(Data Opens)

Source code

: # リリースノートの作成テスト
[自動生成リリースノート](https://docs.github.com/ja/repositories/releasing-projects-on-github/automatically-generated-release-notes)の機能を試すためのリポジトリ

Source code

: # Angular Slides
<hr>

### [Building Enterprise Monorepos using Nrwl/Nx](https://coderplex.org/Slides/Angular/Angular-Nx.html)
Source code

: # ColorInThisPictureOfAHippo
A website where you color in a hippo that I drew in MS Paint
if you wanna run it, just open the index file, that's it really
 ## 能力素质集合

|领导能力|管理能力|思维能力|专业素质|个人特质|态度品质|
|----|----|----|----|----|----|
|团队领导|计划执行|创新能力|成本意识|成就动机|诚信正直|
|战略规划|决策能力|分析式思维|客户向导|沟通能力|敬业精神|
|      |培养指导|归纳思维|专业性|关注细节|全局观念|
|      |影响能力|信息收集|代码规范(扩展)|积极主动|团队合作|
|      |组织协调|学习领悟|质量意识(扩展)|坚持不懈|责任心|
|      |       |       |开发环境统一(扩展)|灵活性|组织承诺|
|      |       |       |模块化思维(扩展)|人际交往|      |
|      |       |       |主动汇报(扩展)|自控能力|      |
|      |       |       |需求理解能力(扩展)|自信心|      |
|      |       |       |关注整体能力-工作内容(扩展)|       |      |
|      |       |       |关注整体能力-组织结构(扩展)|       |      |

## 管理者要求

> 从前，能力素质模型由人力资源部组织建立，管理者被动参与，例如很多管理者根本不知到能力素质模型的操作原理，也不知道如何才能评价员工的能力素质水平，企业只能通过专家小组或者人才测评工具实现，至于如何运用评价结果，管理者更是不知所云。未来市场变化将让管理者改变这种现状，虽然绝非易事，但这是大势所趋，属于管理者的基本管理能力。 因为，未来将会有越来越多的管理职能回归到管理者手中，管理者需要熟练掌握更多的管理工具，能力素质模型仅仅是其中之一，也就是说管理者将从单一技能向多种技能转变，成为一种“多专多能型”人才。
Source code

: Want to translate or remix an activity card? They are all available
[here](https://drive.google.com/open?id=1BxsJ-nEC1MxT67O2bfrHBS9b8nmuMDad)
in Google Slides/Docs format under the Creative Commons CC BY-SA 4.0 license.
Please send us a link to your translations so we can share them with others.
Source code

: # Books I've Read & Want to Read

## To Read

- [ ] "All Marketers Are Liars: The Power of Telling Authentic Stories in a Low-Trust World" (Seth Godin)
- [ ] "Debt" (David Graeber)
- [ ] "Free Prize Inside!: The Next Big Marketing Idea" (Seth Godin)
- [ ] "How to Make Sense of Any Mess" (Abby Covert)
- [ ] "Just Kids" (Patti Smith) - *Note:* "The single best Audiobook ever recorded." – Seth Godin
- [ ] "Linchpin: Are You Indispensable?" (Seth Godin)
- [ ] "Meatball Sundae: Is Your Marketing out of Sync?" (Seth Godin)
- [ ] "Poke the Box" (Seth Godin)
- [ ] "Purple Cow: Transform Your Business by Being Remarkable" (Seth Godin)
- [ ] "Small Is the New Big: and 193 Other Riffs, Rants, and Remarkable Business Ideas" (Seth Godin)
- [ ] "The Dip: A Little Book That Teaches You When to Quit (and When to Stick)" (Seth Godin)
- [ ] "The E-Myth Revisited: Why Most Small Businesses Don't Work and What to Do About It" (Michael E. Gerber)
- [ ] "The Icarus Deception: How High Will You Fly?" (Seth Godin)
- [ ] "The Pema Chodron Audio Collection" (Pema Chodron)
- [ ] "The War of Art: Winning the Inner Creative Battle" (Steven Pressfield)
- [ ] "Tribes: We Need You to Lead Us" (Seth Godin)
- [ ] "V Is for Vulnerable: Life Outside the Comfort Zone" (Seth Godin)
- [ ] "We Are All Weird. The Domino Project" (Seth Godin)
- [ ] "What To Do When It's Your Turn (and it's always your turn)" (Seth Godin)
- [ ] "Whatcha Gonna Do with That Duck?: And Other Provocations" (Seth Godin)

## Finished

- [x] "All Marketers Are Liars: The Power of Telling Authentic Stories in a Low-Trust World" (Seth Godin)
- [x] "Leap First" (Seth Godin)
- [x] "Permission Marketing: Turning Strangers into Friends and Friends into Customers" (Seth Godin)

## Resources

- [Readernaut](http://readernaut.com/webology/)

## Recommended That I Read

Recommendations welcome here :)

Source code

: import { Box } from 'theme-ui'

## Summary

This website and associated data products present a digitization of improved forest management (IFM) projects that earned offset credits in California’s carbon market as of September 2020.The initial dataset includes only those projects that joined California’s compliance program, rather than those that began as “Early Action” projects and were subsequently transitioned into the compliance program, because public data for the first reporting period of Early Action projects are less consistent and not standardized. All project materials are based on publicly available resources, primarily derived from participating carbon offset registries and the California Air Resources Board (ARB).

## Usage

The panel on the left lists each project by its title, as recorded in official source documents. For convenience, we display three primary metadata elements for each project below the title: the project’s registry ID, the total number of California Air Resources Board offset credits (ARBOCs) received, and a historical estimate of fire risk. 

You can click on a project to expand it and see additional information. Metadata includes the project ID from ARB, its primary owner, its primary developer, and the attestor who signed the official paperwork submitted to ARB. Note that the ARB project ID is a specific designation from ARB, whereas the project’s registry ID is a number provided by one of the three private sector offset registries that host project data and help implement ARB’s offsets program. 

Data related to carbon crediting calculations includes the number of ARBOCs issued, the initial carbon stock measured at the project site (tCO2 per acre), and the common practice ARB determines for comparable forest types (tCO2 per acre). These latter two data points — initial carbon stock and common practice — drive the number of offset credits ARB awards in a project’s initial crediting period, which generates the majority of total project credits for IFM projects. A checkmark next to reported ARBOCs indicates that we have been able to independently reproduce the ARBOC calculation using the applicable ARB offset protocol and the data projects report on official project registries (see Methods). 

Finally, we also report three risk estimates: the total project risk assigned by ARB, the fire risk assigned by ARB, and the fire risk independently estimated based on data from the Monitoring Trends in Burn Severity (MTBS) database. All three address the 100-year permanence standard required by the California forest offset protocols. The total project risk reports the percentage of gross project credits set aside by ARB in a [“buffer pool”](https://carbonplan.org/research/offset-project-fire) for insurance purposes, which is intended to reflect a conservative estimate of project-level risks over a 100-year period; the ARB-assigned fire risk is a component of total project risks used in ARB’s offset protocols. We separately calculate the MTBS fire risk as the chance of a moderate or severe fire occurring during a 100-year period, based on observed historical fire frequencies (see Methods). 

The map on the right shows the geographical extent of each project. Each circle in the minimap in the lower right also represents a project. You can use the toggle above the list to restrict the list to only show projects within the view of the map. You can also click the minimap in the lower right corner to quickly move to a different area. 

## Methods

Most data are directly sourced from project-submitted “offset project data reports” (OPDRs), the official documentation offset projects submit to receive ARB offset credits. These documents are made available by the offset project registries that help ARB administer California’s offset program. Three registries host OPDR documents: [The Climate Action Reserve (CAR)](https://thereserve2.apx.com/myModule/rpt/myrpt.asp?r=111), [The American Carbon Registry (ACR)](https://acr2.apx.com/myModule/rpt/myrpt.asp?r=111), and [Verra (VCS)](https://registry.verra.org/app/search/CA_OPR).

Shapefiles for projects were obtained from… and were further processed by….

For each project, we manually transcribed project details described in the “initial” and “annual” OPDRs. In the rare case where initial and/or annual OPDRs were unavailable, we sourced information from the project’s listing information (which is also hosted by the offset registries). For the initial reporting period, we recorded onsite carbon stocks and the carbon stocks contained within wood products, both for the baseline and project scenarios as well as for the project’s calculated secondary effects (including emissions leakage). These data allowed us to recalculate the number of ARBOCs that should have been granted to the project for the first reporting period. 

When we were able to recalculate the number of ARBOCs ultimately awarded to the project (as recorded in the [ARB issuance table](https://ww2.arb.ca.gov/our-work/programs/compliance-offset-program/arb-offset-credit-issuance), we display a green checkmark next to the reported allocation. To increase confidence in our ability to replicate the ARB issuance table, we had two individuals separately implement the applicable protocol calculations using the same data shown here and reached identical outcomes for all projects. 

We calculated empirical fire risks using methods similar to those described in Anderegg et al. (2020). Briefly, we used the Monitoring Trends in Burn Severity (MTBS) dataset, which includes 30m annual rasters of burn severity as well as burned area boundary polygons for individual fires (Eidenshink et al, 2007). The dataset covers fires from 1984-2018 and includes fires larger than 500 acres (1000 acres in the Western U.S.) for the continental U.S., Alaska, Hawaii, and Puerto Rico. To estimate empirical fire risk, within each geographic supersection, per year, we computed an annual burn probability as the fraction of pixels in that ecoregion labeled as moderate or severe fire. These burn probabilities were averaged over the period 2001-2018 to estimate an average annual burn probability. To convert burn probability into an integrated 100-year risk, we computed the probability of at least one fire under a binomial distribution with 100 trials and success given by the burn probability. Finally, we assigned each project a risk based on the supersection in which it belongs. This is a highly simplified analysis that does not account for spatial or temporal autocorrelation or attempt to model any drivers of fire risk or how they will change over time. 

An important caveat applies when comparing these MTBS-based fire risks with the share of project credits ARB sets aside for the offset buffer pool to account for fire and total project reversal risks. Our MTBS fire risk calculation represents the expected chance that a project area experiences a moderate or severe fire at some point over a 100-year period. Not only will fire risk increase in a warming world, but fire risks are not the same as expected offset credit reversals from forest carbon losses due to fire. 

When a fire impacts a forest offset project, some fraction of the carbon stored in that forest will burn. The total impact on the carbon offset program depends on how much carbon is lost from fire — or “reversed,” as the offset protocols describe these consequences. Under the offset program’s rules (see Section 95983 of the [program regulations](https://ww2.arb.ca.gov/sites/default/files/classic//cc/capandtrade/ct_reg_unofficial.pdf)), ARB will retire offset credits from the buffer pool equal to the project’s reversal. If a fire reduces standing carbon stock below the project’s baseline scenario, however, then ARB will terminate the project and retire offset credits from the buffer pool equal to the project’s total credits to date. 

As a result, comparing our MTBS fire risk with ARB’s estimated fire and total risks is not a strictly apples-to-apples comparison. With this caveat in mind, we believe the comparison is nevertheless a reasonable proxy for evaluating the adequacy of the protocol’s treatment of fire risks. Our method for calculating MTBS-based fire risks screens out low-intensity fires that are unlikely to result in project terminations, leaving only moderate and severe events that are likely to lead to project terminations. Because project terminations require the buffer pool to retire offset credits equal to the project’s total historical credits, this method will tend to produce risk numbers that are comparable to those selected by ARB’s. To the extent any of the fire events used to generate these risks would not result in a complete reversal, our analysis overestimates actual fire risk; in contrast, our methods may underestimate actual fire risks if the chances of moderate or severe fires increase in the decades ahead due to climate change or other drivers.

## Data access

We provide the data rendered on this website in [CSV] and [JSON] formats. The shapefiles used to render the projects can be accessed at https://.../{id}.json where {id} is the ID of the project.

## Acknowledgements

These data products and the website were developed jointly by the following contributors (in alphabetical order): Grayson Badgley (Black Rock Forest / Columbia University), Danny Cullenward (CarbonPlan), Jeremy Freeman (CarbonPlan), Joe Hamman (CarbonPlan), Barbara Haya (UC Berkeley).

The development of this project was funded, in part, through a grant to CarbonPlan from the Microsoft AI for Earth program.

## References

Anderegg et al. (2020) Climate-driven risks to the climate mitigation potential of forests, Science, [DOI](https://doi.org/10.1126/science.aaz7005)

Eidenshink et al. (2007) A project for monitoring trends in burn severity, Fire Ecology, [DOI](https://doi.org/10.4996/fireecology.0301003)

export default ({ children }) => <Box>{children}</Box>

(Data Closes)

Your objective:
Collect each line of the entries that has the word "Creative", copying it in full.

Response below:
in Google Slides/Docs format under the Creative Commons CC BY-SA 4.0 license.
- [ ] "The War of Art: Winning the Inner Creative Battle" (Steven Pressfield)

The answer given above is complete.